In one embodiment, the method includes providing a mold dimensioned to be smaller than the component to be covered. The mold is then dipped into a bath of an elastomeric material, such as liquid or molten nitrile or latex. After the mold is removed from the bath, the elastomeric material is dried on the mold. The elastomeric material is then removed from the mold after the elastomeric material has dried. Once dried, the cover may be removed from the mold using air.
In one aspect, the elastomer is dried by dipping the mold in a hot water bath.

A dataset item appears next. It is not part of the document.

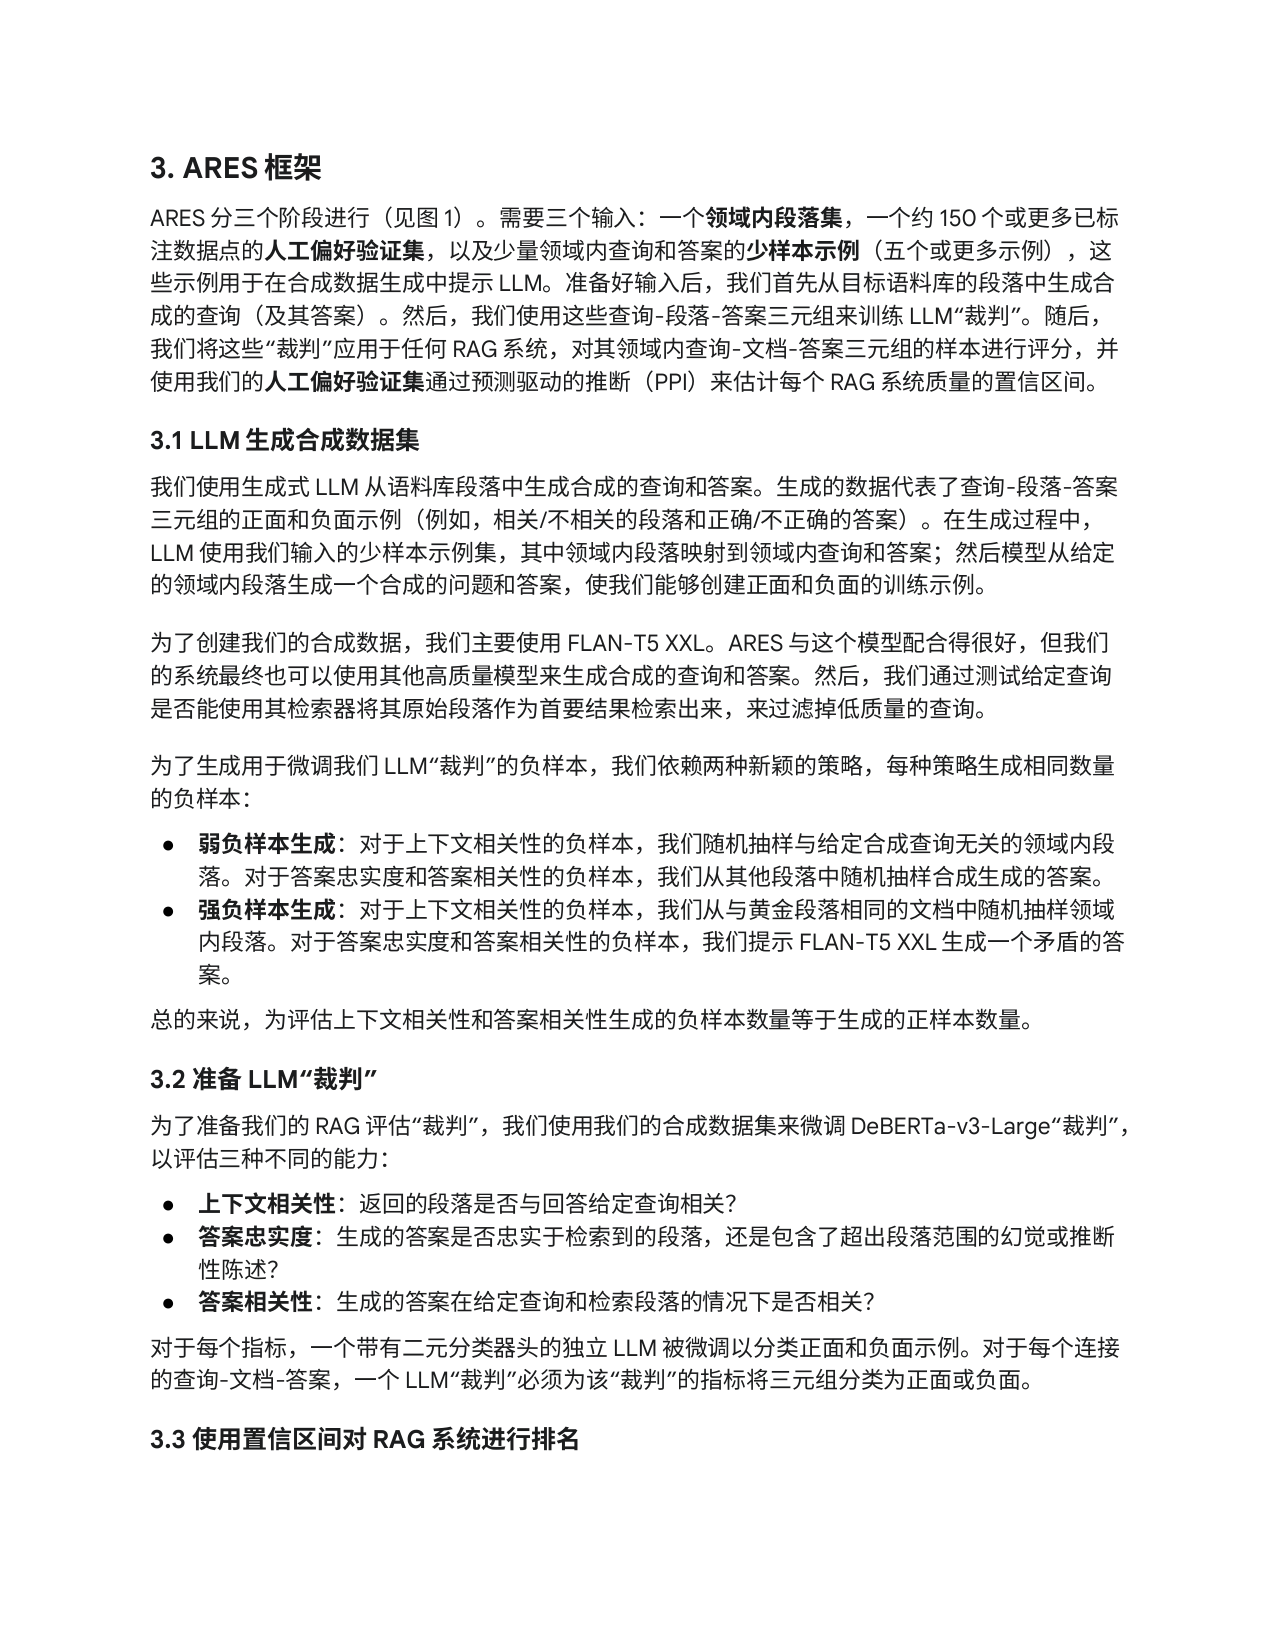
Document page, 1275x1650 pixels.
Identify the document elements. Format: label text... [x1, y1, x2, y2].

Various alterations and changes can be made to any of the foregoing embodiments without departing from the spirit and broader aspects of the invention as defined in the appended claims, which are to be interpreted in accordance with the principles of patent law including the doctrine of equivalents. This disclosure is presented for illustrative purposes and should not be interpreted as an exhaustive description of all embodiments of the invention or to limit the scope of the claims to the specific elements illustrated or described in connection with these embodiments. For example, and without limitation, any individual element(s) of the described invention may be replaced by alternative elements that provide substantially similar functionality or otherwise provide adequate operation. This includes, for example, presently known alternative elements, such as those that might be currently known to one skilled in the art, and alternative elements that may be developed in the future, such as those that one skilled in the art might, upon development, recognize as an alternative. Further, the disclosed embodiments include a plurality of features that are described in concert and that might cooperatively provide a collection of benefits. The present invention is not limited to only those embodiments that include all of these features or that provide all of the stated benefits, except to the extent otherwise expressly set forth in the issued claims. Any reference to claim elements in the singular, for example, using the articles “a,” “an,” “the” or “said,” is not to be construed as limiting the element to the singular.